Cannabis Products For Endometriosis
Finally, Lara shared some insights into some of the best types of products to help with endo.
On really bad pain days, the easiest thing for her to do is smoke a pre-rolled Indica joint. It provides her relief and often helps her fall asleep, which really helps her deal with the situation effectively.
“The pre-roll aspect is easiest for me because on really bad days, grinding my own flower for a bowl or setting up my Puffco to dab is too much – when I can’t even get out of bed,” she explains. “I always keep a pre-rolled joint by my bed and couch just in case I am hit with pain suddenly.”
For daily use, Lara relies heavily on CBD capsules.
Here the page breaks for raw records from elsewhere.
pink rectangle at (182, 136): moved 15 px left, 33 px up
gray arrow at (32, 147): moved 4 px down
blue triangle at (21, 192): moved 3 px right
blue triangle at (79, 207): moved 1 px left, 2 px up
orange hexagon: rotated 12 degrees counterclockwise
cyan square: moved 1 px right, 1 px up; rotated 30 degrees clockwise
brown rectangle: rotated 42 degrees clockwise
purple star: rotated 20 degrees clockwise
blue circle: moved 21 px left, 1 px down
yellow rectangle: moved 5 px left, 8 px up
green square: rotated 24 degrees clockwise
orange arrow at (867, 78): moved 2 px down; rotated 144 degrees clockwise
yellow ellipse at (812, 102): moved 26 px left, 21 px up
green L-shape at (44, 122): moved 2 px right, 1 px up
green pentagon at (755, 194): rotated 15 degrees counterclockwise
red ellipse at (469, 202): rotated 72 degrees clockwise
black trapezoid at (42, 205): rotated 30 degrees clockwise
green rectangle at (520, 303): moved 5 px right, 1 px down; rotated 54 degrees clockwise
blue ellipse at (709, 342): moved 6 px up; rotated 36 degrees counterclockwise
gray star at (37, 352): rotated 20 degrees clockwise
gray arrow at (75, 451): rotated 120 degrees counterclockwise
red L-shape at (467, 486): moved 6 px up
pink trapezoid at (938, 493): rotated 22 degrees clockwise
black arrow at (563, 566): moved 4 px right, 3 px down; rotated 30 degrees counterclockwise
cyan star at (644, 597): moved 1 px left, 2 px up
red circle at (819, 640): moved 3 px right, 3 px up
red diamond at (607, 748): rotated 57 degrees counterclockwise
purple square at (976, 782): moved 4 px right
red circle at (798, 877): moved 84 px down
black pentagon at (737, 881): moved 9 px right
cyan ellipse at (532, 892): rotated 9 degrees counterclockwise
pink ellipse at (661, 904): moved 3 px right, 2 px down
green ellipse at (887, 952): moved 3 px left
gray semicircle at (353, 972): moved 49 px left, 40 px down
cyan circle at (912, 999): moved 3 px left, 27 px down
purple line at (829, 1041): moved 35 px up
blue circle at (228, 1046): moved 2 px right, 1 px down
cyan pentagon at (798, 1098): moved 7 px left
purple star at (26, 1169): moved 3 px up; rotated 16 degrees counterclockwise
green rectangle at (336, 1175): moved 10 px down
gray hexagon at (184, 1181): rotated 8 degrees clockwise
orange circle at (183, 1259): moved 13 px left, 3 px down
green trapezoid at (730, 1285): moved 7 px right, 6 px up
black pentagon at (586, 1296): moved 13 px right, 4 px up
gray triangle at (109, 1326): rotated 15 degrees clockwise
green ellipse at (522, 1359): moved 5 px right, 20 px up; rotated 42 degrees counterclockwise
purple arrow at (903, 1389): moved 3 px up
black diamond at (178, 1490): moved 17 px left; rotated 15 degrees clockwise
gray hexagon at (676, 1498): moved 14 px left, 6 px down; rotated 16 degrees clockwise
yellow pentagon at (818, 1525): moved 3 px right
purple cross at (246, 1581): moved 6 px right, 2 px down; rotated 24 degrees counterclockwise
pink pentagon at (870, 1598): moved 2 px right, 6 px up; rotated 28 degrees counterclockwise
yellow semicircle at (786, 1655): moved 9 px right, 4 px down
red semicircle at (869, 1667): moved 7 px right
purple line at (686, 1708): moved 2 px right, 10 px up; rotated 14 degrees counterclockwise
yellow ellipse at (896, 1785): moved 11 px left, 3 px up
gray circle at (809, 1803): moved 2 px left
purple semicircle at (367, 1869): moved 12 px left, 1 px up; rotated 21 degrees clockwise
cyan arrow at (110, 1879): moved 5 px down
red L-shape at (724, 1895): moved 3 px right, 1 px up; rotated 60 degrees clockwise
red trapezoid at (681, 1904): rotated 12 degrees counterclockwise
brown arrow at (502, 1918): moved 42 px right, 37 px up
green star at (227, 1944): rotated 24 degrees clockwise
She takes around eight capsules (containing 25 to 30 mg of CBD each) per day when at work, and adds THC balms and rubs on her lower back and abdomen for additional pain relief.
On bad pain days, those where she’s not bedridden but still “feeling awful,” she dabs concentrates or take edibles.
After work, when her pain spreads to her entire body, she will fall back on bath bombs or bath salts in a hot bath.
“It’s heaven,” she comments.
Finally, she mentions CBD and THC vaginal suppositories. “I use THC and CBD lube heavily, not only during intimacy, but also on the day to day for my vulvar pain,” she ends.